Un procès-verbal de visite de l’Ordre en 1727 en précise un peu la teneur, mentionnant « au haut de la vitre qui est rompüe en plusieurs endroits […] les armes de la religion en superioritté et d’autres armes en dessous » (Poitiers, AD de la Vienne, 3 H 1/465, procès-verbal des améliorissements de la commanderie de La Feuillée en 1727, rapporté par : Leman 2018, p. 100). On devine une verrière ancienne, en mauvais état d’entretien – quoique signalée « en bon estat » en 1682 (ibid., p. 92) –, ornée au plus haut des armes de Saint-de-Jérusalem (armoirie 3 b) et pour l’essentiel de l’une ou l’autre version des armes de Penmarc’h, pleines (armoiries 7 b-?) et probablement en alliance dans des mi-partis (armoiries 9 a-?). Les armes pleines étaient aussi « dans une lizierre autour de la chappelle par dedans » (ibid., p. 100) (armoiries 7 ?-?).
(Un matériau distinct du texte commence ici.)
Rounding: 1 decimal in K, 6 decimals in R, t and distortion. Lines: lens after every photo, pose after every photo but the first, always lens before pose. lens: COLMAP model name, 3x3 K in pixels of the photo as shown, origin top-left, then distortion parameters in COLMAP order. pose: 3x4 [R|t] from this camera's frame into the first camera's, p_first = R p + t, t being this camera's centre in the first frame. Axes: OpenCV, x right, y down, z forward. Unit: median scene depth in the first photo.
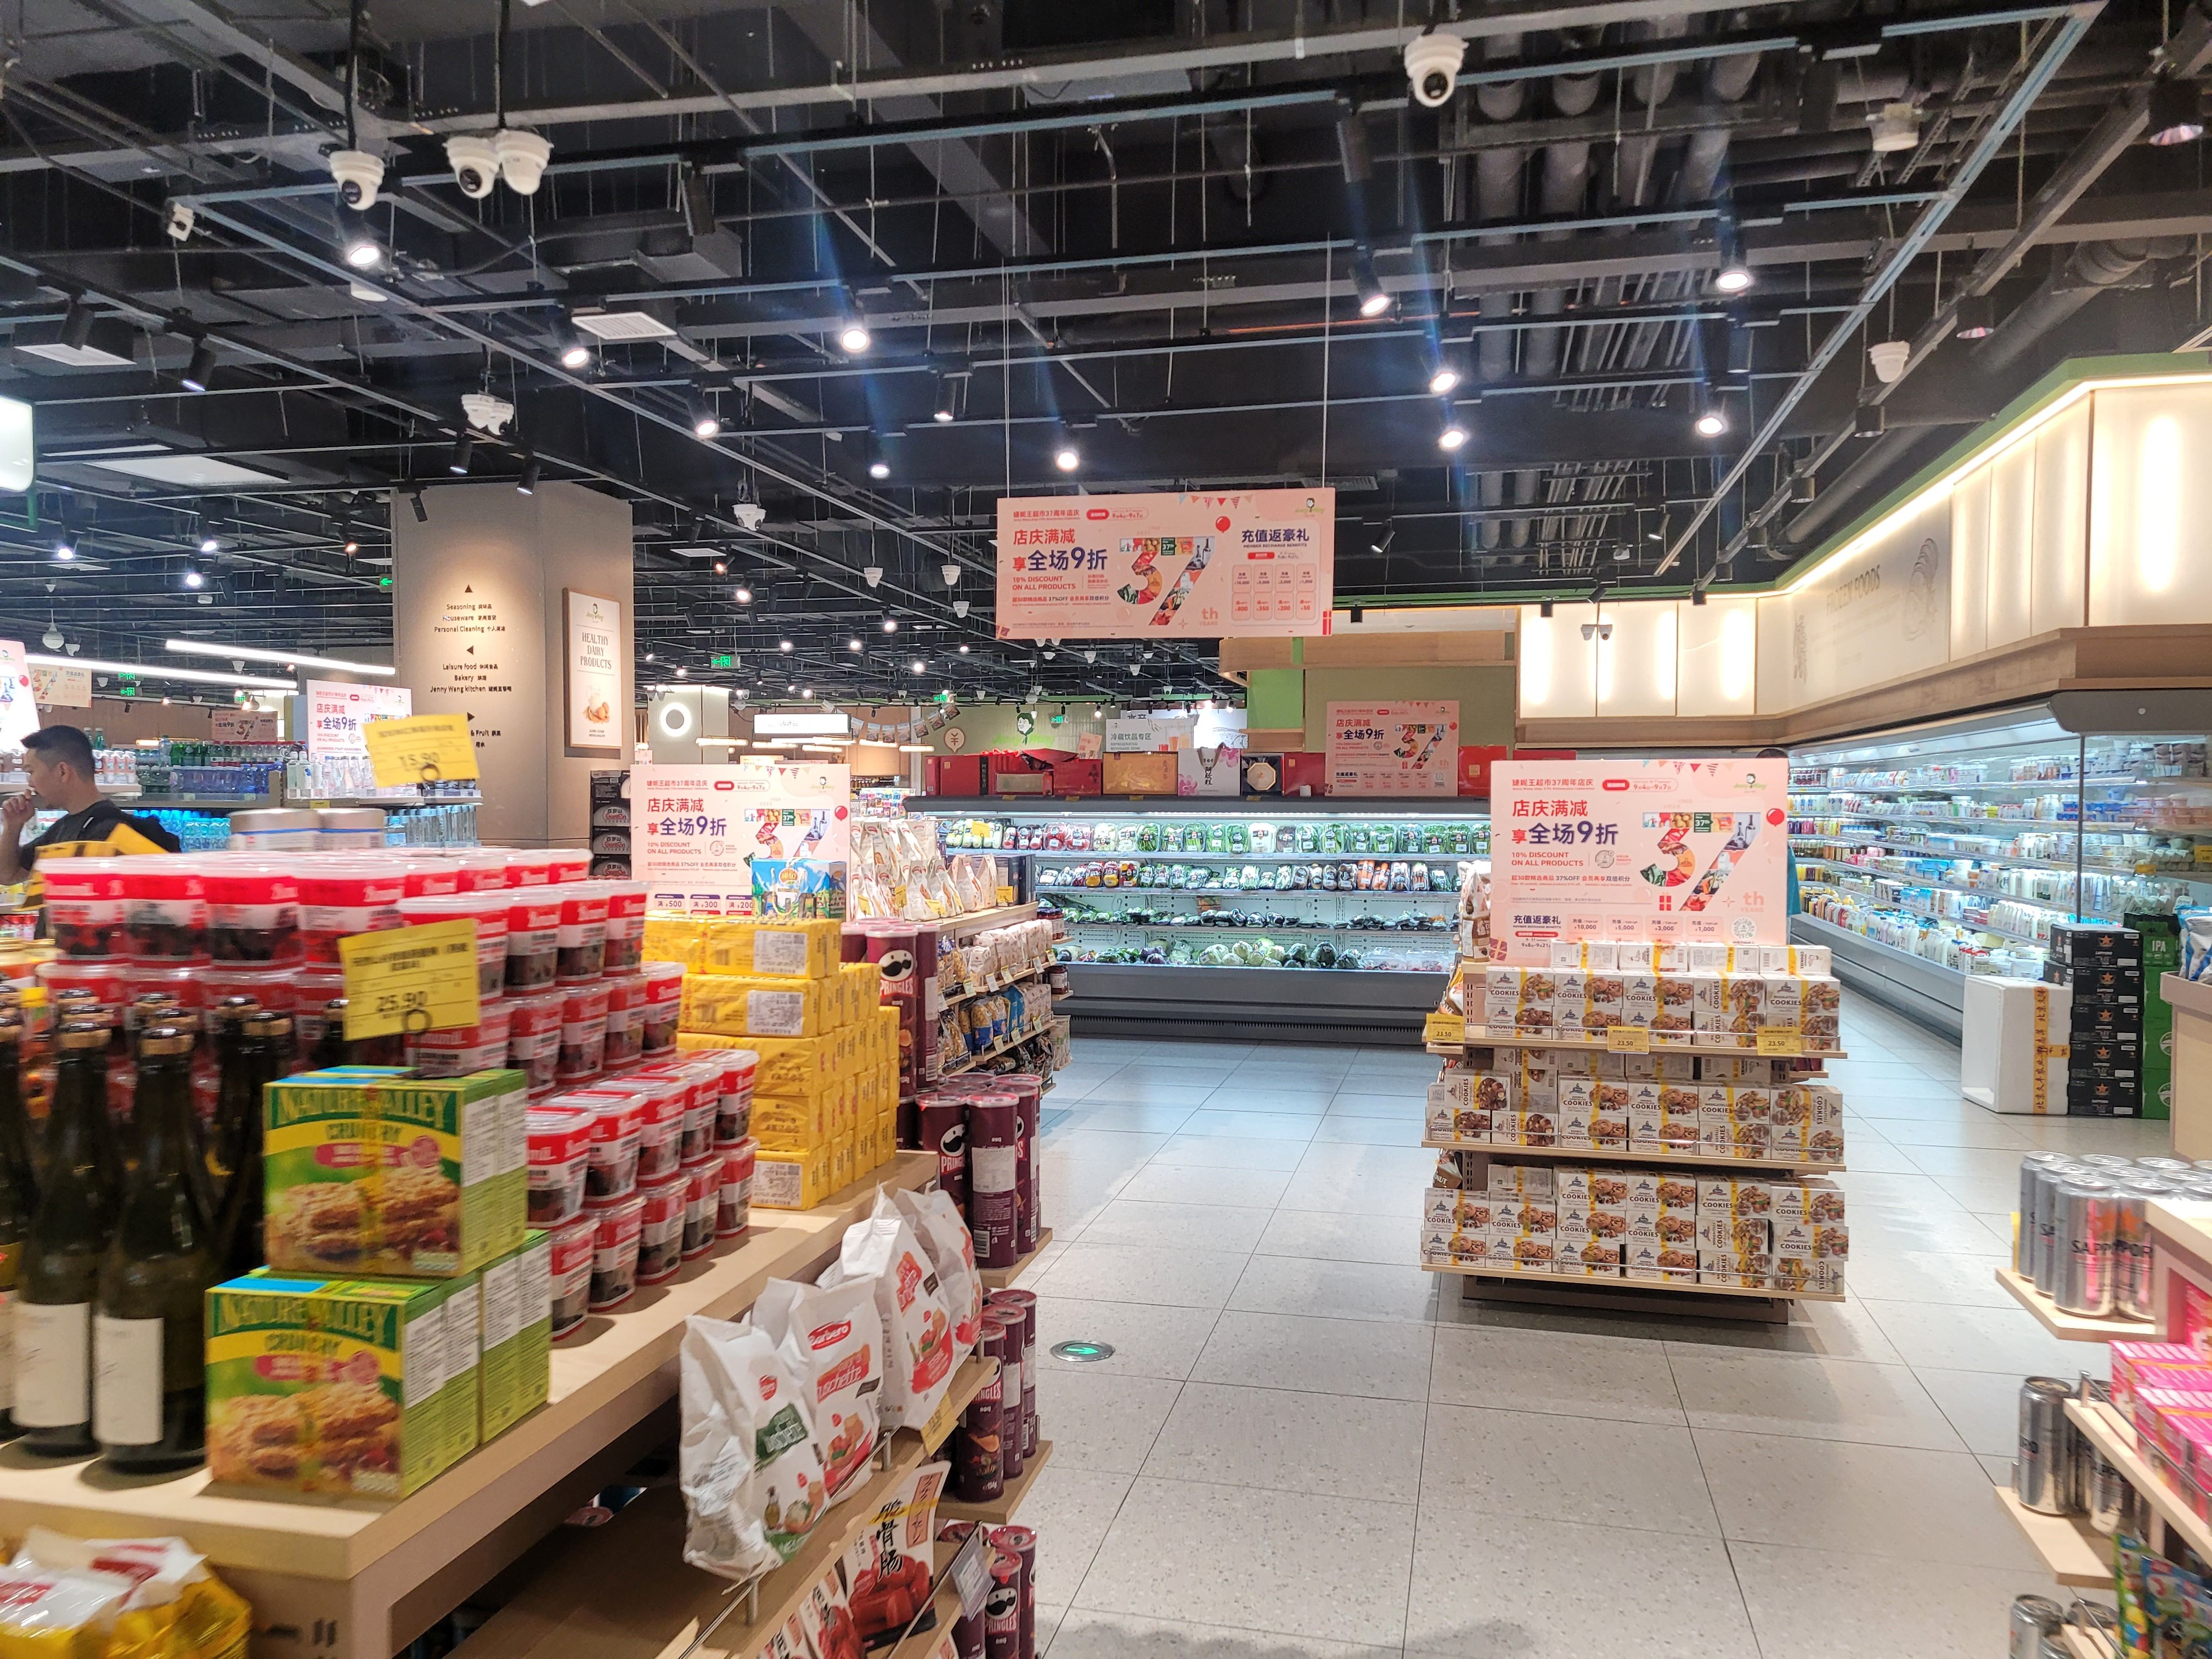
lens RADIAL K [[1606.2, 0, 1106.0], [0, 1606.2, 829.5], [0, 0, 1]] dist [0.051358, -0.001317]
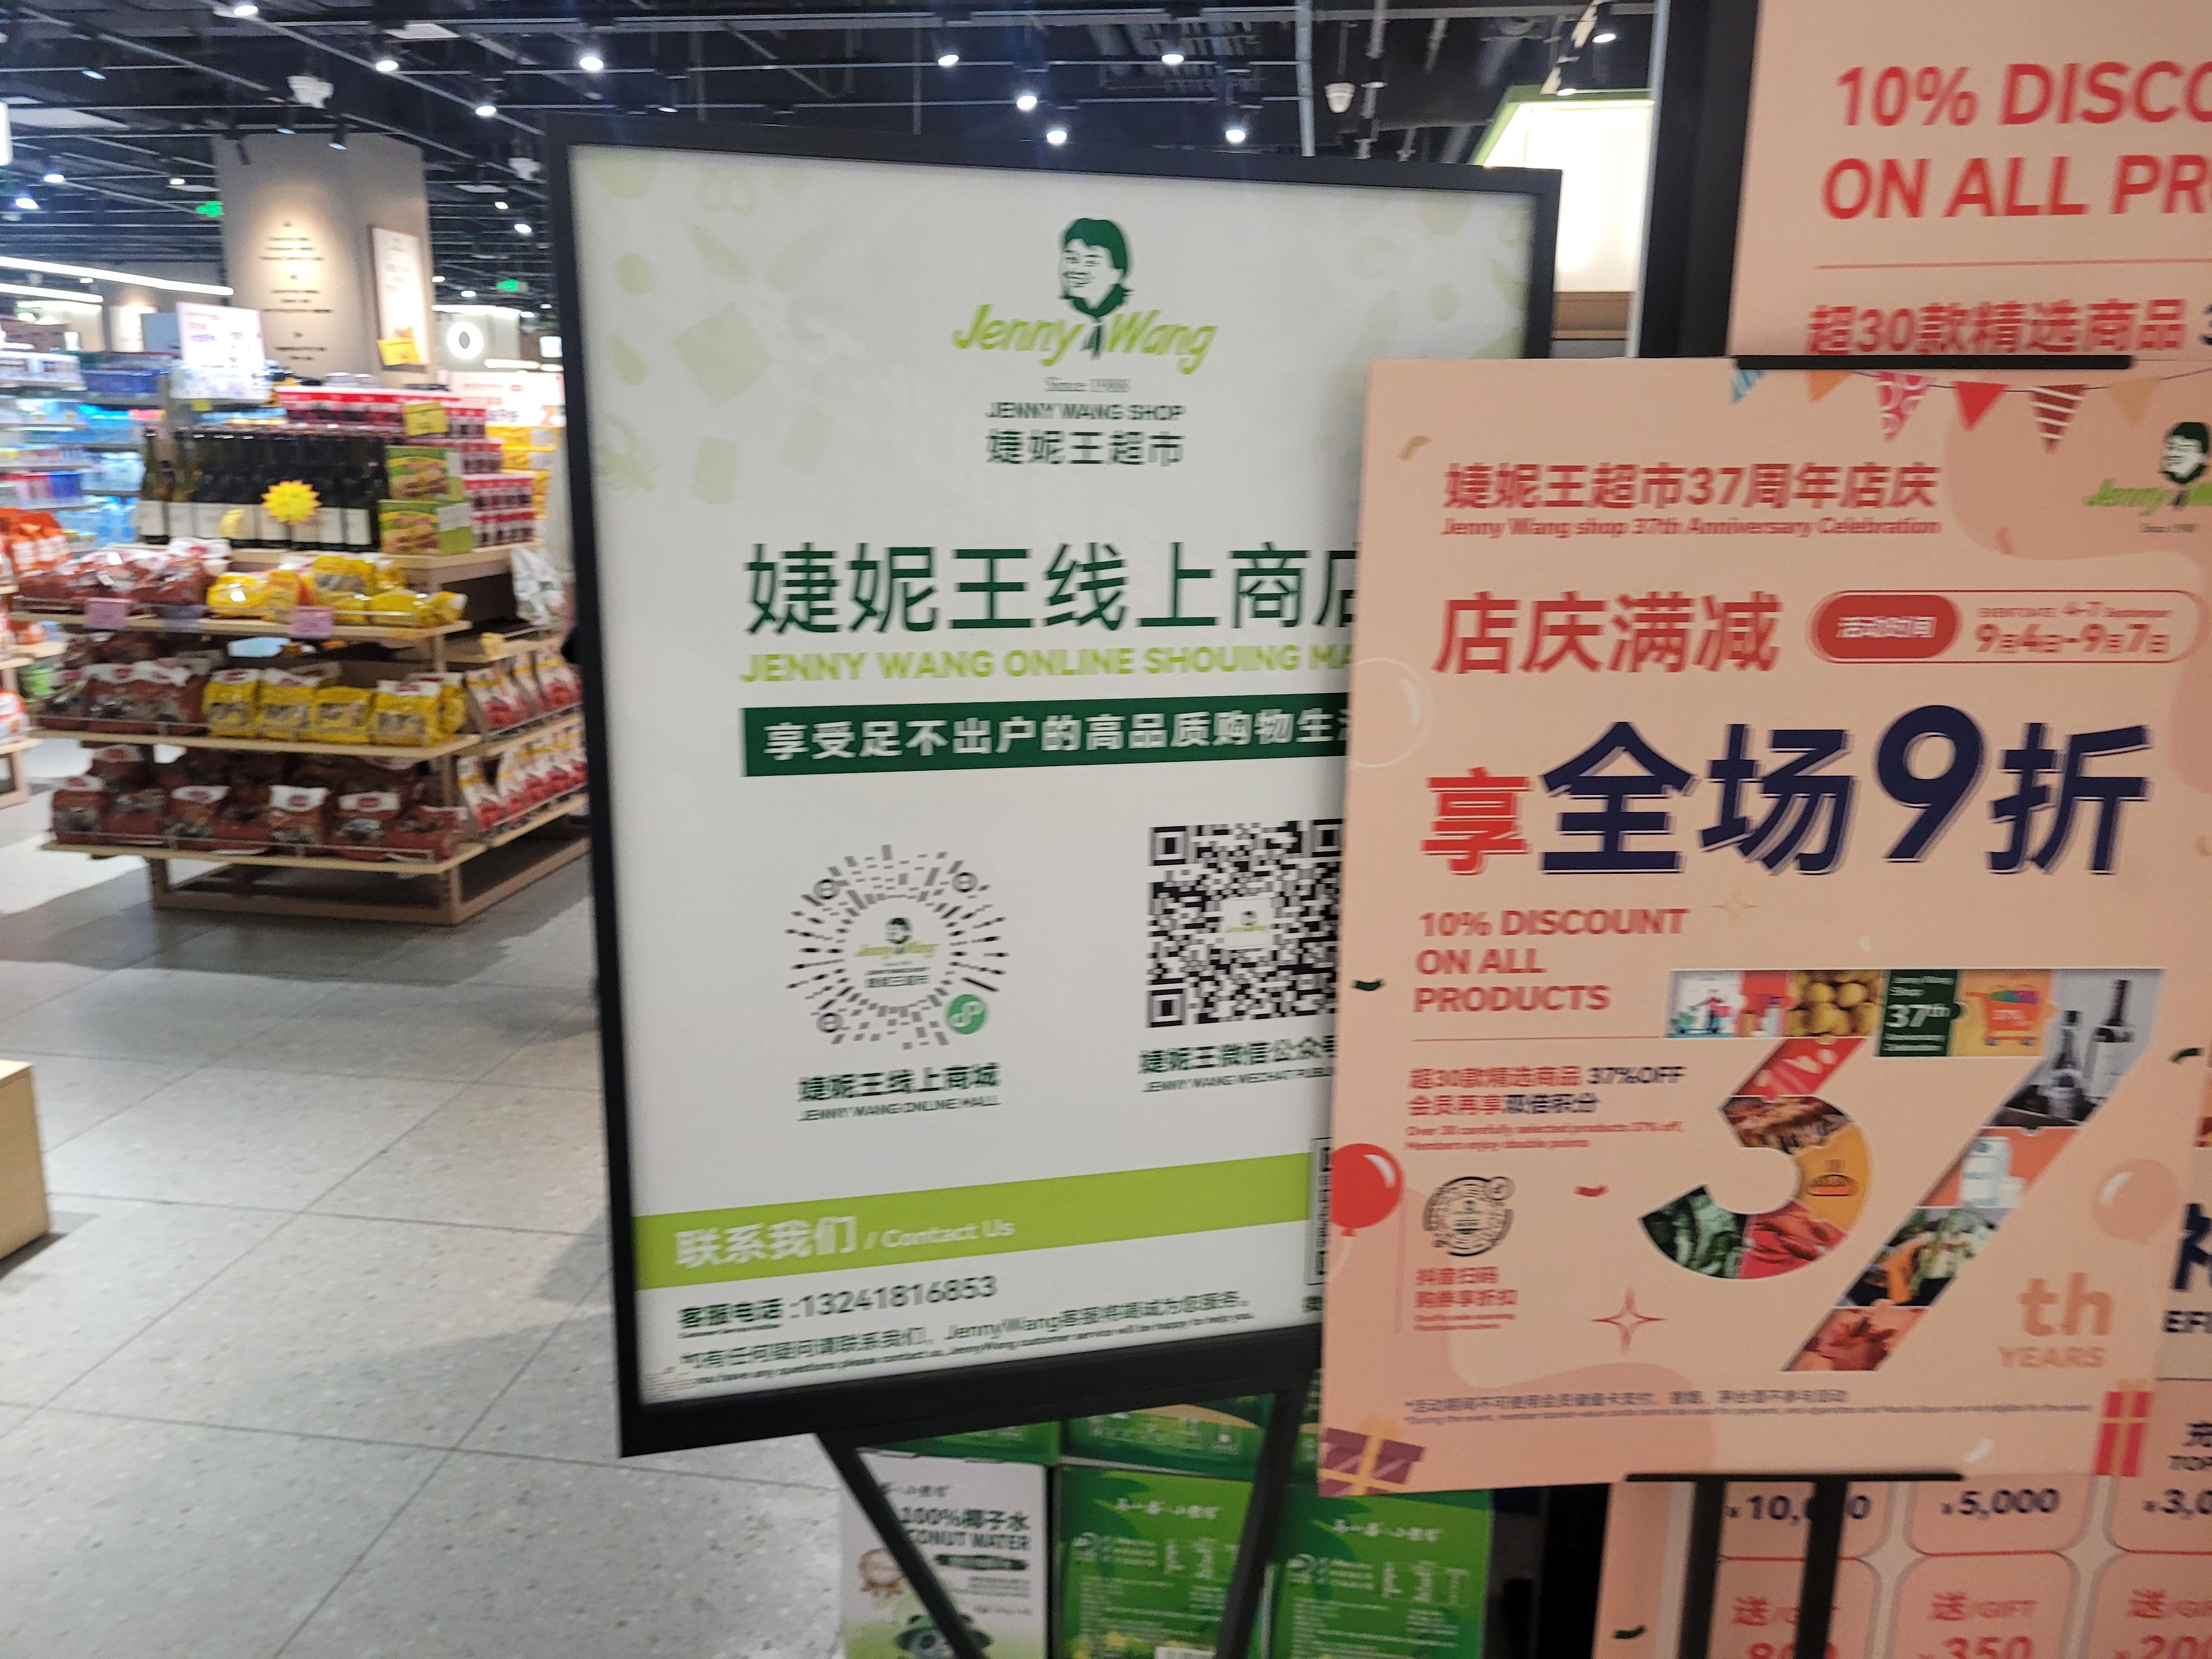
lens RADIAL K [[1664.3, 0, 1106.0], [0, 1664.3, 829.5], [0, 0, 1]] dist [0.007965, 0.002994]
pose [[0.995152, -0.008489, 0.097982, 0.104050], [-0.012261, 0.977787, 0.209244, 0.029879], [-0.097582, -0.209431, 0.972942, -0.439596]]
Cette litre, déjà mentionnée en 1682 et 1708 (ibid., p. 92, 96), pourrait avoir été ancienne et répondre à la description de l’aveu de 1556. Les Penmarc’h avaient encore dans cette chapelle une « tumbe et sépulture de pierre qui […] a esté arranté par un commandeur nommé frère Pierre du Chasteignier l’a mil cincq cens » (ibid., p. 91), pour une rente de vingt sols (ibid.). La date étant proche, on se demande s’il n’aurait pas pu s’agir d’une tombe aménagée pour Alain IV de Penmarc’h, décédé à la fin de décembre 1498 quelques jours après l’érection de son fief en baronnie (Gac 1997, p. 24), mais il aurait pu également s’agir d’une autre inhumation.